33  

Парень в белой рубашке, входивший в комнату вслед за Витей, остановился в дверях и слегка наклонил светловолосую голову, здороваясь. Потом он поднял глаза, и Надя почувствовала, как сердце у нее замерло и тут же стремительно забилось в груди.

Глава 9

Адам Серпиньски был Витькиным другом с самого первого курса, но приехал к нему домой впервые. Все-таки он был иностранцем, хоть и из соцлагеря, а иностранцу не положено вот так запросто разъезжать по стране где вздумается, даже если речь идет всего лишь о поездке из Киева в Чернигов.

Но фестиваль всех наполнил эйфорией свободы, многое казалось не только возможным, но даже необходимым. И, вернувшись с целины, еще не отойдя от впечатлений, Витька наконец пригласил друга в гости.

По-русски Адам говорил прекрасно, и если бы не легкий акцент, то в нем бы и не опознать поляка. Впрочем, было в нем что-то еще, кроме необыкновенно выговариваемого звука «л», что отличало его от окружающих.

В нем было то особенное, утонченное изящество, которое сказывалось во всем – и в манере наклонять голову, слушая собеседника, и в красивом, точном движении, которым он передавал за столом нож или хлеб, и даже в форме губ, в уголках которых улыбка смешивалась с непонятным удивлением.

Но всего этого Надя не осознавала так отчетливо. Да она ничего вообще не осознавала. Весь вид этого юноши безотчетно поразил ее в то самое мгновение, как он показался в дверях.
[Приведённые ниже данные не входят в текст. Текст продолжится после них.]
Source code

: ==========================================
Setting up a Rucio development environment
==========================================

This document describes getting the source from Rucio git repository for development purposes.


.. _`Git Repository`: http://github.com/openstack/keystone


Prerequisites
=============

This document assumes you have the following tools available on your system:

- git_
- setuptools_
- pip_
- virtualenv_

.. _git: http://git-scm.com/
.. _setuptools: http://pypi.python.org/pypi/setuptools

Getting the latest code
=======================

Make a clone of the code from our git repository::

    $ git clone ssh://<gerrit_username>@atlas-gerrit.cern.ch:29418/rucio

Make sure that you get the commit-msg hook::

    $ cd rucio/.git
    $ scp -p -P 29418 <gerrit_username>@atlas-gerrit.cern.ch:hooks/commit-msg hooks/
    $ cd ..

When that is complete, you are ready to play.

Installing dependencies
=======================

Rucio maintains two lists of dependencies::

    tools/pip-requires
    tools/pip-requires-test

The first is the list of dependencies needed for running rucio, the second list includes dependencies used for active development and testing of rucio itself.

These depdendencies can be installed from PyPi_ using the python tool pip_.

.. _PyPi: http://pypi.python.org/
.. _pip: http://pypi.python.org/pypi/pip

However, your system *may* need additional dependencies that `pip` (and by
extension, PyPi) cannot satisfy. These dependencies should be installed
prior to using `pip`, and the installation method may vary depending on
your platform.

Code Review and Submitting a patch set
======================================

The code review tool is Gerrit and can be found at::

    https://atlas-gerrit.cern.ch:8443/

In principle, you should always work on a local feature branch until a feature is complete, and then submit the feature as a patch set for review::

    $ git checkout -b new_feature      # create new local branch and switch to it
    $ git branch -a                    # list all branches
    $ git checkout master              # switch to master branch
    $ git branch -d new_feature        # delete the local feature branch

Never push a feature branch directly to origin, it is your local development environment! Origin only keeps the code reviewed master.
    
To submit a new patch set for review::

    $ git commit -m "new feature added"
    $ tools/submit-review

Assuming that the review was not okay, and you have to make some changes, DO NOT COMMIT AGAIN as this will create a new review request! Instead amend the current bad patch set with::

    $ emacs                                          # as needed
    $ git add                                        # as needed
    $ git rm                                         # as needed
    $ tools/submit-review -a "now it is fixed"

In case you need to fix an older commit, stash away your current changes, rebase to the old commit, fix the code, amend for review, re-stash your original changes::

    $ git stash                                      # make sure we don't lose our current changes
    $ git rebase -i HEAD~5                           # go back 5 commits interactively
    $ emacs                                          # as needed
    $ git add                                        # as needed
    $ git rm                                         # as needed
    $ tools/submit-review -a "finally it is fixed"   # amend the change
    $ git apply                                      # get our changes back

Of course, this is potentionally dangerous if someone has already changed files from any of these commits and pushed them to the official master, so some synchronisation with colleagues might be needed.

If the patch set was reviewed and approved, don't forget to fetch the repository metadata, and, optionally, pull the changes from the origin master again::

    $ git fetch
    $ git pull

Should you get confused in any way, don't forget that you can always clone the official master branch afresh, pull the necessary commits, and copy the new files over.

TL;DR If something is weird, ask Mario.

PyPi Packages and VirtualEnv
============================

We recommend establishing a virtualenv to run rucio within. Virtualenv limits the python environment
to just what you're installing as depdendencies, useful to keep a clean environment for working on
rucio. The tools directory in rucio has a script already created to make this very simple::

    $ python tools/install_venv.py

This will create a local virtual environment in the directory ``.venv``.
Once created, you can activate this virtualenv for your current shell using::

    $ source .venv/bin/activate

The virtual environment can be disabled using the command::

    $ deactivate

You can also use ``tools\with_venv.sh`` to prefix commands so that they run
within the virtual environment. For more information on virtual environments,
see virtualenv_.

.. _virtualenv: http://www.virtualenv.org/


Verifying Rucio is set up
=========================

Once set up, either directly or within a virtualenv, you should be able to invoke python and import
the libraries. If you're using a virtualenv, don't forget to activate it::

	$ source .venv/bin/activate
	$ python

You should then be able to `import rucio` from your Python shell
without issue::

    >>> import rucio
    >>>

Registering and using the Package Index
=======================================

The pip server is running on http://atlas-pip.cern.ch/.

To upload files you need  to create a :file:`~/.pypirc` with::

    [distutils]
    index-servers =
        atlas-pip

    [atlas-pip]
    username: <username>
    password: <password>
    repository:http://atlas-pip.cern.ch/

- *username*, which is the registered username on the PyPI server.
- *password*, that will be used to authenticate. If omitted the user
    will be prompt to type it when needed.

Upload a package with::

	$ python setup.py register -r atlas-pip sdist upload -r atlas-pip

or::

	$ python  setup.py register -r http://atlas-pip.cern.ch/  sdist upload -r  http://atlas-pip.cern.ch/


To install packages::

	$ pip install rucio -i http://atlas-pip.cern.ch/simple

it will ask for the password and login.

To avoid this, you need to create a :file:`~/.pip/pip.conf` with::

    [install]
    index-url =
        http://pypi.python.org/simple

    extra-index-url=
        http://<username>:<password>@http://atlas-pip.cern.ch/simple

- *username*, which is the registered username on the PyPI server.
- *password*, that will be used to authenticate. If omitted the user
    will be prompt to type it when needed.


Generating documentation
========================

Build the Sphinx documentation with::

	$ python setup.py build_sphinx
И теперь она украдкой приглядывалась к нему, сидя за обильным тети-Галиным завтраком.

Стол ломился от домашней снеди. Холодец, винегрет, горячая картошка с грибами, жареное мясо, еще соленые грибочки, вареники, пироги с яблоками… Витька поглощал все это с таким аппетитом, что его мама только вздыхала:

– Яки ж ты худэньки зробывся, сыночку, чи ты там йив на тий целине?

– Пирожки у вас очень вкусные, пани Галина, – улыбнувшись, заметил Адам. – Моя мама тоже печет некепски штрудель, но ей до вас далеко!
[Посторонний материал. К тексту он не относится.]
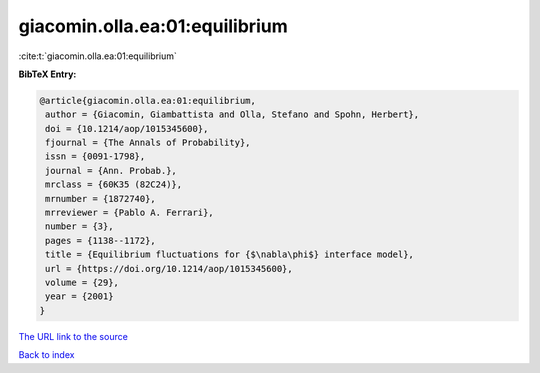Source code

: giacomin.olla.ea:01:equilibrium
===============================

:cite:t:`giacomin.olla.ea:01:equilibrium`

**BibTeX Entry:**

.. code-block:: bibtex

   @article{giacomin.olla.ea:01:equilibrium,
    author = {Giacomin, Giambattista and Olla, Stefano and Spohn, Herbert},
    doi = {10.1214/aop/1015345600},
    fjournal = {The Annals of Probability},
    issn = {0091-1798},
    journal = {Ann. Probab.},
    mrclass = {60K35 (82C24)},
    mrnumber = {1872740},
    mrreviewer = {Pablo A. Ferrari},
    number = {3},
    pages = {1138--1172},
    title = {Equilibrium fluctuations for {$\nabla\phi$} interface model},
    url = {https://doi.org/10.1214/aop/1015345600},
    volume = {29},
    year = {2001}
   }
`The URL link to the source <ttps://doi.org/10.1214/aop/1015345600}>`_


`Back to index <../By-Cite-Keys.html>`_
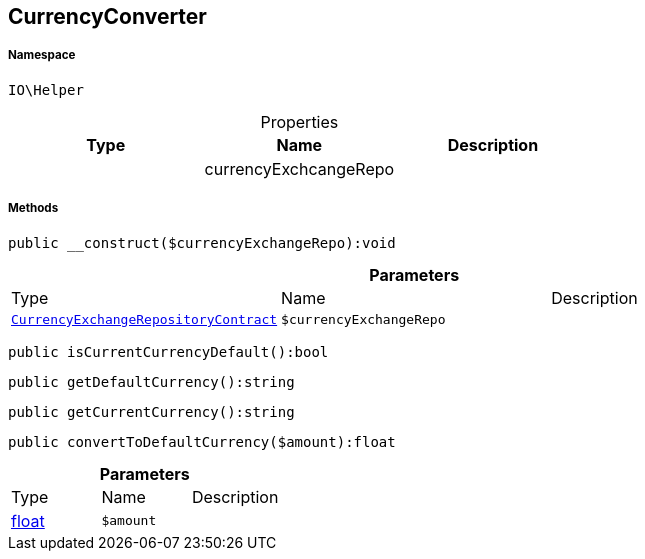 :table-caption!:
:example-caption!:
:source-highlighter: prettify
:sectids!:
[[io__currencyconverter]]
== CurrencyConverter





===== Namespace

`IO\Helper`





.Properties
|===
|Type |Name |Description

|
    |currencyExchcangeRepo
    |
|===


===== Methods

[source%nowrap, php]
----

public __construct($currencyExchangeRepo):void

----

    







.*Parameters*
|===
|Type |Name |Description
|        xref:Miscellaneous.adoc#miscellaneous_helper_currencyexchangerepositorycontract[`CurrencyExchangeRepositoryContract`]
a|`$currencyExchangeRepo`
|
|===


[source%nowrap, php]
----

public isCurrentCurrencyDefault():bool

----

    







[source%nowrap, php]
----

public getDefaultCurrency():string

----

    







[source%nowrap, php]
----

public getCurrentCurrency():string

----

    







[source%nowrap, php]
----

public convertToDefaultCurrency($amount):float

----

    







.*Parameters*
|===
|Type |Name |Description
|link:http://php.net/float[float^]
a|`$amount`
|
|===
Сам он ел очень мало, но попробовал все, что было на столе, и все похвалил. А Наде и вовсе было не до еды. Тем более что ее трудно было удивить домашними вкусностями: мама готовила, пожалуй, и позамысловатее тети Гали, а этих самых пирожков знала сотню рецептов, не меньше, и Надю давно уже научила.

– Английский, конечно, надо учить, – говорил тем временем Витя. – Или хоть французский, что ли. Что у нас за иностранный язык в Политехе, смех сказать! Сдал да забыл. А потом стоишь перед иностранцем столб столбом, ни бэ, ни мэ, ни кукареку! Вот китайцы у нас учатся, так они…

Конечно, больше всего Витька рассказывал о целине: о том, как ловили сусликов в степи, как он работал на комбайне ночью, об арбузных бахчах до горизонта… Но его рассказ, которого Надя так ждала, теперь совсем ее не занимал. Ей гораздо важнее было наблюдать, как слушает Адам, чем следить за самим рассказом.

«Я с тоской ловил взор твой ясный…» – пел нежный мужской голос на пластинке.

Окна были распахнуты, жаркий августовский ветер то и дело раздувал занавеску, теребил кружева на воротничке Надиного платья.

Вообще-то она совсем не была застенчива. В их классе даже считалось, что Надя Митрошина обладает самым острым язычком и кого угодно может отбрить запросто; да так оно и было. И она сама не понимала, с чем связана ее нынешняя робость.

Конечно, Адам поразил ее воображение. Сердце у нее колотилось быстро-быстро, когда она ловила на себе взгляд его светло-серых, с глубокой поволокой глаз. Но дело было не только в обычном волнении, которое испытывает каждая юная девушка в присутствии красивого молодого мужчины. А в чем еще – Надя что-то не понимала…

– Надолго вы приехали? – поинтересовалась она, глядя на друзей – так что непонятно было, к Адаму она обращается на «вы» или просто спрашивает обоих сразу.

– Ага, – ответил Витька, – до сентября. Наговоримся еще, накупаемся. На танцы сходим, – подмигнул он товарищу. – Адам у нас танцует – блеск, а поет – как Мадуньо, ей-Богу!

Доменико Мадуньо был кумиром всех девочек, его песнями заслушивались даже больше, чем «Арабским танго» Батыра Закирова. Когда Мадуньо пел «Блю-блю-блю канари», в его голосе слышалась такая ласковая беспечность, что мудрено было не подпасть под его обаяние.

– Ну, и меня тогда с собой возьмите! – засмеялась Надя. – Не помешаю?

– Не помешаешь, не помешаешь, – успокоил Витя. – Все еще помнишь, как я тебя в кино брать не хотел?